At night, after the first ride, you unclothe and see that mysterious forces have been at work on your body without your knowledge: there's coal black stuff under the skin of your fingertips, which you haven't seen in eleven years, like the return of an old (unkempt but convivial) friend. And a bruise on your shin, another on your thigh--you have absolutely no recollection whence they came, but you know their wandering about your person is to become a permanent feature of your skin for as long as you ride.

You find yourself suddenly wishing you did not have to work anymore, because it cuts deeply into your riding time. But just as quickly you reflect on the fact that after all you do need some way to buy all those hyperexpensive BMW parts, key fobs, and coffee cups. (Not to mention rally fees, hotels, and gas.) It all adds up, Sigh. You vow to keep working, harder than ever now.

You know what cold is once again; 80 mph in the early-spring-night cold, that is, which is a special brand. The next day it has taken up residence in your neck, which is so painful you can barely turn your head. Now you remember you need to remember to bring that green wool neckerchief you last wore all those years ago. It is still folded in the underwear drawer, and now you take it out and look at it for a while. It is not saying anything, but it knows all about every mile you ever put on your former bikes.

You get the experience, at long last, of walking into the convenience store at the gas station and looking around the racks, total permission to have anything your eye falls on and desires: sticky honeybun, fake pie, peanut M&Ms, anything. (Except liquid: there are the stirrings of a need to pee, and since the bathroom is in the building behind the pumps, and motorcycles are only good for what's before you, you no longer want to take time to go back, anywhere. Riding alone, especially, is about proceeding--into space, into the future, into the experience of going into the pure air of what's ahead.) So you choose a big slab of prepackaged carrot bread. And you know that you can take its caloric load and burn it all in the next twenty miles; there's been no dinner, and who cares, when you can have cellophane-wrapped carrot bread eaten in chunks off the bike's seat while you put your gear back on, oh, and the ear plugs too that you had forgotten for the first sixty miles.

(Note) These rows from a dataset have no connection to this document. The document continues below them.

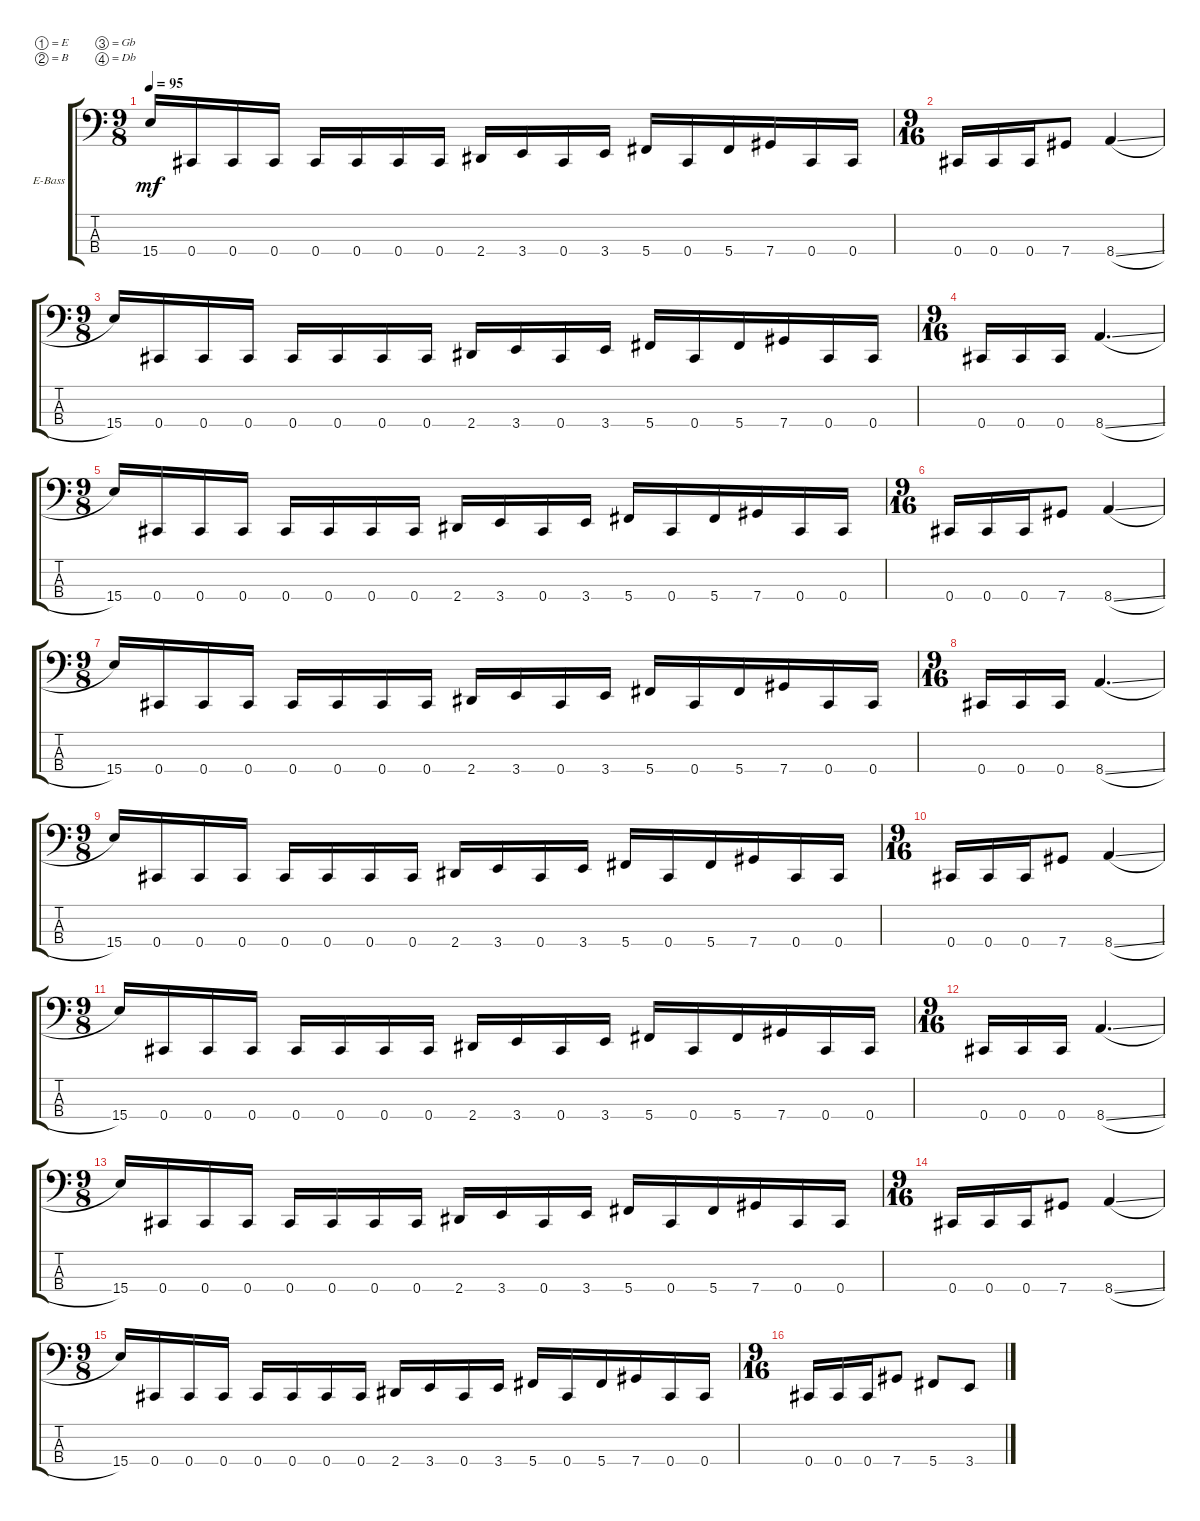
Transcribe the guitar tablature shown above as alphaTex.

\bracketExtendMode groupsimilarinstruments
\firstSystemTrackNameOrientation horizontal
\otherSystemsTrackNameOrientation horizontal
\track ("Bass" "E-Bass") {instrument electricbassfinger}
\staff {score tabs}
\tuning (E2 B1 Gb1 Db1)
\ts (9 8)
\beaming (8 2 2 2 3)
\tempo 95
\clef f4
\ks c
15.4.16{dy mf instrument electricbassfinger} 0.4.16 0.4.16 0.4.16 0.4.16 0.4.16 0.4.16 0.4.16 2.4.16 3.4.16 0.4.16 3.4.16 5.4.16 0.4.16 5.4.16 7.4.16 0.4.16 0.4.16 |
\ts (9 16)
\beaming (8 2 2 2 2)
0.4.16 0.4.16 0.4.16 7.4.8 8.4{sl}.4 |
\ts (9 8)
\beaming (8 2 2 2 3)
15.4.16 0.4.16 0.4.16 0.4.16 0.4.16 0.4.16 0.4.16 0.4.16 2.4.16 3.4.16 0.4.16 3.4.16 5.4.16 0.4.16 5.4.16 7.4.16 0.4.16 0.4.16 |
\ts (9 16)
\beaming (8 2 2 2 2)
0.4.16 0.4.16 0.4.16 8.4{sl}.4{d} |
\ts (9 8)
\beaming (8 2 2 2 3)
15.4.16 0.4.16 0.4.16 0.4.16 0.4.16 0.4.16 0.4.16 0.4.16 2.4.16 3.4.16 0.4.16 3.4.16 5.4.16 0.4.16 5.4.16 7.4.16 0.4.16 0.4.16 |
\ts (9 16)
\beaming (8 2 2 2 2)
0.4.16 0.4.16 0.4.16 7.4.8 8.4{sl}.4 |
\ts (9 8)
\beaming (8 2 2 2 3)
15.4.16 0.4.16 0.4.16 0.4.16 0.4.16 0.4.16 0.4.16 0.4.16 2.4.16 3.4.16 0.4.16 3.4.16 5.4.16 0.4.16 5.4.16 7.4.16 0.4.16 0.4.16 |
\ts (9 16)
\beaming (8 2 2 2 2)
0.4.16 0.4.16 0.4.16 8.4{sl}.4{d} |
\ts (9 8)
\beaming (8 2 2 2 3)
15.4.16 0.4.16 0.4.16 0.4.16 0.4.16 0.4.16 0.4.16 0.4.16 2.4.16 3.4.16 0.4.16 3.4.16 5.4.16 0.4.16 5.4.16 7.4.16 0.4.16 0.4.16 |
\ts (9 16)
\beaming (8 2 2 2 2)
0.4.16 0.4.16 0.4.16 7.4.8 8.4{sl}.4 |
\ts (9 8)
\beaming (8 2 2 2 3)
15.4.16 0.4.16 0.4.16 0.4.16 0.4.16 0.4.16 0.4.16 0.4.16 2.4.16 3.4.16 0.4.16 3.4.16 5.4.16 0.4.16 5.4.16 7.4.16 0.4.16 0.4.16 |
\ts (9 16)
\beaming (8 2 2 2 2)
0.4.16 0.4.16 0.4.16 8.4{sl}.4{d} |
\ts (9 8)
\beaming (8 2 2 2 3)
15.4.16 0.4.16 0.4.16 0.4.16 0.4.16 0.4.16 0.4.16 0.4.16 2.4.16 3.4.16 0.4.16 3.4.16 5.4.16 0.4.16 5.4.16 7.4.16 0.4.16 0.4.16 |
\ts (9 16)
\beaming (8 2 2 2 2)
0.4.16 0.4.16 0.4.16 7.4.8 8.4{sl}.4 |
\ts (9 8)
\beaming (8 2 2 2 3)
15.4.16 0.4.16 0.4.16 0.4.16 0.4.16 0.4.16 0.4.16 0.4.16 2.4.16 3.4.16 0.4.16 3.4.16 5.4.16 0.4.16 5.4.16 7.4.16 0.4.16 0.4.16 |
\ts (9 16)
\beaming (8 2 2 2 2)
0.4.16 0.4.16 0.4.16 7.4.8 5.4.8 3.4.8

Also forgotten all this time was the weight of guilt for those you've left behind, in others' care. The wondering dog--oh, the dog. What to do now about the poor, sweet pooch? Since there is no answer to the splitting of your loves right down the middle--riding away to the places you want to go; staying with the dog who wants you to stay--you do a Scarlett O'Hara and tell yourself you'll think about that tomorrow. Although you know that tomorrow it will be as unsolvable as it is today, and just as fretful to think about.

How was it, how possibly was it, that you had forgotten that a hundred dear friends, fomrerly strangers, were waiting on the other side, and that as soon as you opened the door again, they would spread wide their arms, say "Welcome back!" and mean it with a sincerity that is stunning for its depth, unknown to any human bond but this? You want to weep for its strength, for its warmth, which we need.

Before you left on your first voyage after such a time, something, you don't know what, caused you to run back to the bedroom to root through the jewelry box: there it is. The talisman. The ring you never once forgot to wear, under your riding gloves, on your right hand. Lucky charm. You need to cling to this, that you'll be safe, that there is a way to make yourself safe. You put it on and rush out the door, into what awaits.